The next idea was acceptance of multiple genders or not. Myself, I have no preference. If someone is homosexual or intersexual it doesn’t bother me in the least. It’s their life and their choices so why would that affect me? If that’s what makes them happy, then why force them to be “normal” when it will make them miserable? So my final say is that yes, eventually multiple genders will be accepted because there’s no reason not to.
Another idea was whether women should marry early or not and whether women should become stay at home moms. I agree with the author that said earl marriage is not a good idea just based on the fact that you may not be as “prime” to have kids and a family later on in life. If you find the person you want to be with and have a family with at eighteen that’s great, but if you don’t find them until your fifty that’s ok too. Neither is bad and neither has a greater amount of advantages over the other. It just depends on what you want in life and I believe how ever long it takes to get what you want is how ever long you should wait. As for becoming a stay at home mom, I agree that a mother’s love is incomparable to a nanny’s but then again if a mom smothers her kids then they will never experience anything on their own. But if becoming a stay at home mom is a better way for you to live, than go for it. But once again I’m more neutral. Neither has more advantages or disadvantages than the other.
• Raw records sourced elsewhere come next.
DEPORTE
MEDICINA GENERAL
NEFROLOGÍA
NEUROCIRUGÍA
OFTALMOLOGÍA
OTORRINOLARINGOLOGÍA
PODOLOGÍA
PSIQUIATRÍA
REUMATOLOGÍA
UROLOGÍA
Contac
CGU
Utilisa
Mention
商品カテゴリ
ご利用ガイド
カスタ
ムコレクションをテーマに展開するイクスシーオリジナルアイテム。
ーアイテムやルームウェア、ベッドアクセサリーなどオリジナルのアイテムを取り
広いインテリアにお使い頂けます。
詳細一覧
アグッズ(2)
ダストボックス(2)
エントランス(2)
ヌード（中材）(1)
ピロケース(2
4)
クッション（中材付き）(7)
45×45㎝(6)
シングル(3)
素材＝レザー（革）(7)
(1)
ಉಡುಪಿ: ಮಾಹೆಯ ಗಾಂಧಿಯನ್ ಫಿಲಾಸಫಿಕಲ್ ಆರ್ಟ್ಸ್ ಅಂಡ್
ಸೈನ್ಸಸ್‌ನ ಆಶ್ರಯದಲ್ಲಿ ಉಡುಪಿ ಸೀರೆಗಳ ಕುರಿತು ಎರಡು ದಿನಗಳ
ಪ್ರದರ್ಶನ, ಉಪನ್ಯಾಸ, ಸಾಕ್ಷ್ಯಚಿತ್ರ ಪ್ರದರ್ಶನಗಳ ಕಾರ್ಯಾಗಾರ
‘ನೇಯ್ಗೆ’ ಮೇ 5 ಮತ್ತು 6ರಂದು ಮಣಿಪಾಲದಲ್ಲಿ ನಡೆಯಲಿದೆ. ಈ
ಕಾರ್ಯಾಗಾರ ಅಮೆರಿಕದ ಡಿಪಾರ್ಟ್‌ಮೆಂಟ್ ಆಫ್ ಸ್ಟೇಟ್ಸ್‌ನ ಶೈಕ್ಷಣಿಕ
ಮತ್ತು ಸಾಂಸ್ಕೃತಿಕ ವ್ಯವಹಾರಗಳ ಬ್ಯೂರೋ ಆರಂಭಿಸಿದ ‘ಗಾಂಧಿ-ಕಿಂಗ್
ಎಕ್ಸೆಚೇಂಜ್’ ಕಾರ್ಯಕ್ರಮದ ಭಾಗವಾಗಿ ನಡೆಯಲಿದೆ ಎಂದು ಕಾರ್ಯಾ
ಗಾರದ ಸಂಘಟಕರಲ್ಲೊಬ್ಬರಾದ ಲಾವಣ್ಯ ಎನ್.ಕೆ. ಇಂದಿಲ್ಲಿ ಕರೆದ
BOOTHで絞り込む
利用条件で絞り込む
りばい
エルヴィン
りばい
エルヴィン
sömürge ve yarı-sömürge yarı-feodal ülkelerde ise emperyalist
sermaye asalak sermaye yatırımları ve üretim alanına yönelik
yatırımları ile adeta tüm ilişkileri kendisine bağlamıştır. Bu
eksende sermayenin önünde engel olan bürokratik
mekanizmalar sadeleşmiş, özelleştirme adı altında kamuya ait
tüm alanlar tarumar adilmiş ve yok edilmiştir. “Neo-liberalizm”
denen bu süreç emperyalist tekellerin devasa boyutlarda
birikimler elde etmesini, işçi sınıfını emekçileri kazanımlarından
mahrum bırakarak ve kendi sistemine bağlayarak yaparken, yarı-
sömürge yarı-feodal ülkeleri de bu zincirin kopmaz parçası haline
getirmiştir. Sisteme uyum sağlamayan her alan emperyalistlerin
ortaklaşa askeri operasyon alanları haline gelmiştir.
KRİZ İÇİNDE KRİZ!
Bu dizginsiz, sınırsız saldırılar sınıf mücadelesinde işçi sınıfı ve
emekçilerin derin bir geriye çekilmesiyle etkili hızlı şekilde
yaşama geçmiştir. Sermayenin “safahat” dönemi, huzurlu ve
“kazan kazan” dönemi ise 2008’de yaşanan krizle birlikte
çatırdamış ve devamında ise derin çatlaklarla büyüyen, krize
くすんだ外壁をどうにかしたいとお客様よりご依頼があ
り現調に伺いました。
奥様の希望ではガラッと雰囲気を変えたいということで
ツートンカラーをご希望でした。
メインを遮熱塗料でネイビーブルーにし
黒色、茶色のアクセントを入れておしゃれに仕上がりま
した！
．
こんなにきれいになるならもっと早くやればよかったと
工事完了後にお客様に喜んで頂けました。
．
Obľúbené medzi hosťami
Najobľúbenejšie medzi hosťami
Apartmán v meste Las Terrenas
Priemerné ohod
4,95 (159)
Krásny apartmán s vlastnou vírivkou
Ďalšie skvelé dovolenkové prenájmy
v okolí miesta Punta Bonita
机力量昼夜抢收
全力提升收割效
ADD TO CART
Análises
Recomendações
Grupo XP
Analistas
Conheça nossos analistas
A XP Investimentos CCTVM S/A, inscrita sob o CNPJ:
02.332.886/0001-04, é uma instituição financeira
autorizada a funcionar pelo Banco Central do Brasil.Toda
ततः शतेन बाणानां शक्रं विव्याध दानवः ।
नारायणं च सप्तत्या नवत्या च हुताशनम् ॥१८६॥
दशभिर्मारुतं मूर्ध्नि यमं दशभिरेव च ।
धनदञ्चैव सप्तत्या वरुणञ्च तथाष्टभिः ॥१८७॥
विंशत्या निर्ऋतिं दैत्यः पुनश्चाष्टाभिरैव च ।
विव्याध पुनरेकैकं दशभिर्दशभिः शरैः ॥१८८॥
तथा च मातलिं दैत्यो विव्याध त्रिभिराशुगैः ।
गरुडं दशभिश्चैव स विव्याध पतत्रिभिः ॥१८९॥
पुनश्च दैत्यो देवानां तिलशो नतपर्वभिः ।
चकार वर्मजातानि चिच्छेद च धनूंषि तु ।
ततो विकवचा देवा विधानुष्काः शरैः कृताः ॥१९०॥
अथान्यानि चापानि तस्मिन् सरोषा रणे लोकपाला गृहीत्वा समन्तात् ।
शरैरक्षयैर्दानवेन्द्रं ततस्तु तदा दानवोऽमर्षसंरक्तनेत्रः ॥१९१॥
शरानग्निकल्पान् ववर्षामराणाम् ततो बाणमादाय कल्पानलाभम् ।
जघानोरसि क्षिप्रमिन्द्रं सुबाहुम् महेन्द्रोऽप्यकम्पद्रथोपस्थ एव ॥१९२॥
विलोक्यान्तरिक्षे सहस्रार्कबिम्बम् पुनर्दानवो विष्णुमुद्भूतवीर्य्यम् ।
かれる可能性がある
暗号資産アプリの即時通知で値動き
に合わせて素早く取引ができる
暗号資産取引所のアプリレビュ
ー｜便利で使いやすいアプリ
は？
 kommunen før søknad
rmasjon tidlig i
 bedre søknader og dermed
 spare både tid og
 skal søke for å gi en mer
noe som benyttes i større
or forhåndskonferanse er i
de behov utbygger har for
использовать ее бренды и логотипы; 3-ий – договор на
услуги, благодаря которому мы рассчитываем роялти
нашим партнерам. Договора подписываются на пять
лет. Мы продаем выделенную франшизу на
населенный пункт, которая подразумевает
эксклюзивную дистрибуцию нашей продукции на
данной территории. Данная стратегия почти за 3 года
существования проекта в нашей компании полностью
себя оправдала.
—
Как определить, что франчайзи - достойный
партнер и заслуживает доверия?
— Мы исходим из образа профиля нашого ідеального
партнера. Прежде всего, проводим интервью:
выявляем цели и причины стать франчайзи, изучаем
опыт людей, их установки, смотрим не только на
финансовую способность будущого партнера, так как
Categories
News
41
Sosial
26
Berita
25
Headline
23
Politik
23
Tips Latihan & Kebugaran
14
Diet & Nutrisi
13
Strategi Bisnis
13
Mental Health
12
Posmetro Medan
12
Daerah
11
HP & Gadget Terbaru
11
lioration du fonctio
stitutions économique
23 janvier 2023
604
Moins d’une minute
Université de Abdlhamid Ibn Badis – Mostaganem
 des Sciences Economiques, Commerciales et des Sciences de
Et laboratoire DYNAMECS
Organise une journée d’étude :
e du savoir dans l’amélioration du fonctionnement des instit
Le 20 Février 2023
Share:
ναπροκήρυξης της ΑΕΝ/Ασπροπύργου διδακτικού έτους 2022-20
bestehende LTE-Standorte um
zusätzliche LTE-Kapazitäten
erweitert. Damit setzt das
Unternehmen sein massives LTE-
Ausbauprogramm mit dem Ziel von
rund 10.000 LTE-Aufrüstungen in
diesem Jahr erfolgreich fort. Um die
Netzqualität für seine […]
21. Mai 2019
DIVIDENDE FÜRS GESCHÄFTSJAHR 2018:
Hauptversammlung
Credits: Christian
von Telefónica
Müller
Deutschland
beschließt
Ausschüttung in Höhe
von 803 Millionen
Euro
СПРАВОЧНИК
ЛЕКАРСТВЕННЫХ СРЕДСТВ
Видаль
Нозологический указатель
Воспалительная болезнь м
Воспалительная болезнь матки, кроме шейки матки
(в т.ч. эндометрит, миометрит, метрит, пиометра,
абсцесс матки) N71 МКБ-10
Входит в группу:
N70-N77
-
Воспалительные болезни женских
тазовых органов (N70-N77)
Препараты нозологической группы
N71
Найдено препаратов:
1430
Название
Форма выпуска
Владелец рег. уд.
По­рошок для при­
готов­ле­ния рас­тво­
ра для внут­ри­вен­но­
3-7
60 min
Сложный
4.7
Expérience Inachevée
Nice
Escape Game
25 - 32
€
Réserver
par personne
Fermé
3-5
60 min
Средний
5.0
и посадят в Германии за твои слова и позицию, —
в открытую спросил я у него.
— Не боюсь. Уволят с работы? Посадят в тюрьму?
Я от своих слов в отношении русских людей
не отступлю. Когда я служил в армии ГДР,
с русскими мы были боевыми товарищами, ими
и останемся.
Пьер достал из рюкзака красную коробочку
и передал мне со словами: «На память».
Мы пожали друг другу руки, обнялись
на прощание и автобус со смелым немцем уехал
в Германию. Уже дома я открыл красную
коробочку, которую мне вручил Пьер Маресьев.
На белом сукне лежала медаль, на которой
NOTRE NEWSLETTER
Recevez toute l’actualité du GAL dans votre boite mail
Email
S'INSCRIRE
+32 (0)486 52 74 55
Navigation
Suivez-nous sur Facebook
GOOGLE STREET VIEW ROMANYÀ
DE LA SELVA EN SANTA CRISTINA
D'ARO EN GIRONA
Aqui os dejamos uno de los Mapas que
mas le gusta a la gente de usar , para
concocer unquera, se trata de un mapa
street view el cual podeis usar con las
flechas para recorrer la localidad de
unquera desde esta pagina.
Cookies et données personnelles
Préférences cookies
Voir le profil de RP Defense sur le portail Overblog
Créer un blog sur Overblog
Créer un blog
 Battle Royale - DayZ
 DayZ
The next few ideas were about men. Whether fathers are essential or not and whether men suffered or gained from the feminism movement. Fathers I believe are essential. But in my opinion if you’re planning on being a good role model and father all at once then yes you’re essential in your child’s life, but if you’re not then don’t even bother. Having a screwed up father for a role model just makes things worse and confuses the kid. As for the feminism movement, I believe that it benefited men more than hurt them. Yes it threatened their sense of masculinity a little bit, but in the same respect it also opened up a ton of options for them. It gave them competition, new views on things and the chance to be a stay at home dad if they chose to do so.
The final few ideas were the ones I agreed with most. Every author made their point well and proved it to be a good idea. But again, it depends on each individual’s lifestyle. If traditional roles in marriage is what makes both people happy, then that would be the best solution. If egalitarian roles would make both partners happy, then maybe that would be the best solution. But either way the two ideas that could be agreed upon by everyone is that to relate better with each other, men and women need to quit bashing on one another. It only causes conflict and hurt.